A modalidade ainda existe?
A aposentadoria exclusivamente por tempo de contribuição foi extinta na Reforma da Previdência de 2019. Ainda é possível se aposentar por essa via se você já tinha completado o período necessário antes da lei entrar em vigor — direito adquirido — ou se você se enquadra em uma das quatro regras de transição ainda vigentes.
Direito adquirido (regra antiga)
Quem já tinha completado 35 anos de contribuição (homens) ou 30 anos (mulheres) antes de 13/11/2019 tem direito adquirido à regra antiga, geralmente mais vantajosa, e pode solicitá-la a qualquer momento.
As quatro regras de transição
Valores vigentes em 2026 — a maioria aumenta a exigência a cada ano:
- Sistema de pontos: soma da idade com o tempo de contribuição. Em 2026: 93 pontos (mulheres, com 30 anos de contribuição) ou 103 pontos (homens, com 35 anos de contribuição). Sem idade mínima fixa.
- Idade mínima progressiva: a idade exigida sobe 6 meses a cada ano, além do tempo de contribuição de 30 anos (mulheres) ou 35 anos (homens).
- Pedágio de 50%: para quem, em 13/11/2019, faltava menos de 2 anos para completar o tempo mínimo. É preciso cumprir o tempo que faltava mais 50% desse período, sem idade mínima, mas com incidência do fator previdenciário.

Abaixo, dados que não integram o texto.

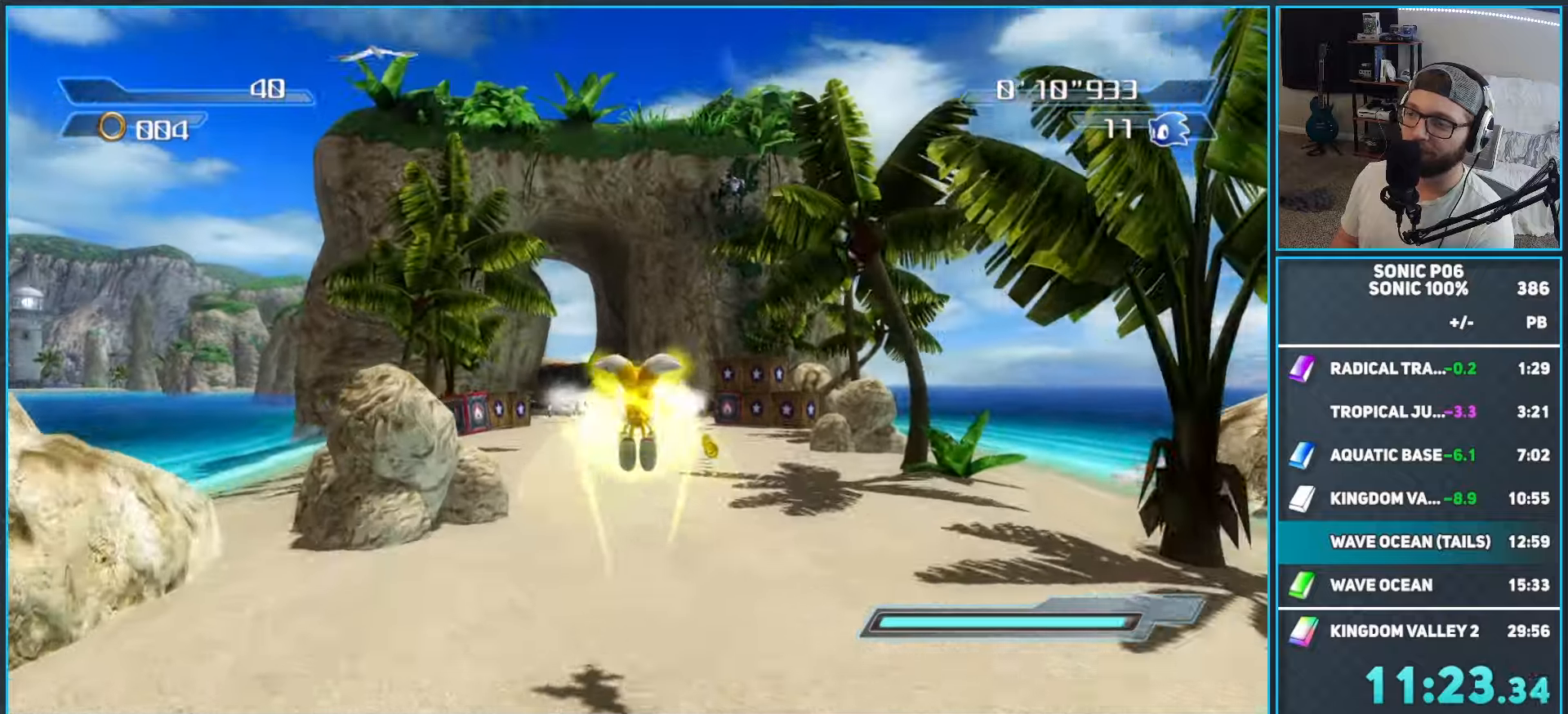
{"dt_ms": 500, "buttons": ["A", "X"], "left_stick": "up", "right_stick": "center", "events": [[33, "A", "down"], [83, "A", "up"], [183, "A", "down"], [217, "A", "up"], [333, "A", "down"], [367, "A", "up"], [450, "A", "down"], [483, "X", "down"]]}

- Pedágio de 100%: para quem faltava mais de 2 anos em 13/11/2019. É preciso cumprir o dobro do tempo que faltava, além de idade mínima de 57 anos (mulheres) ou 60 anos (homens). Em compensação, o cálculo usa 100% da média salarial, sem o redutor das demais regras, resultando geralmente em benefício maior.
Algumas regras aplicam o fator previdenciário, reduzindo de forma expressiva o valor do benefício — especialmente para quem se aposenta mais jovem; outras não aplicam esse redutor. Escolher a regra errada é um dos erros mais comuns e custosos. Recomendamos sempre um planejamento previdenciário antes de decidir.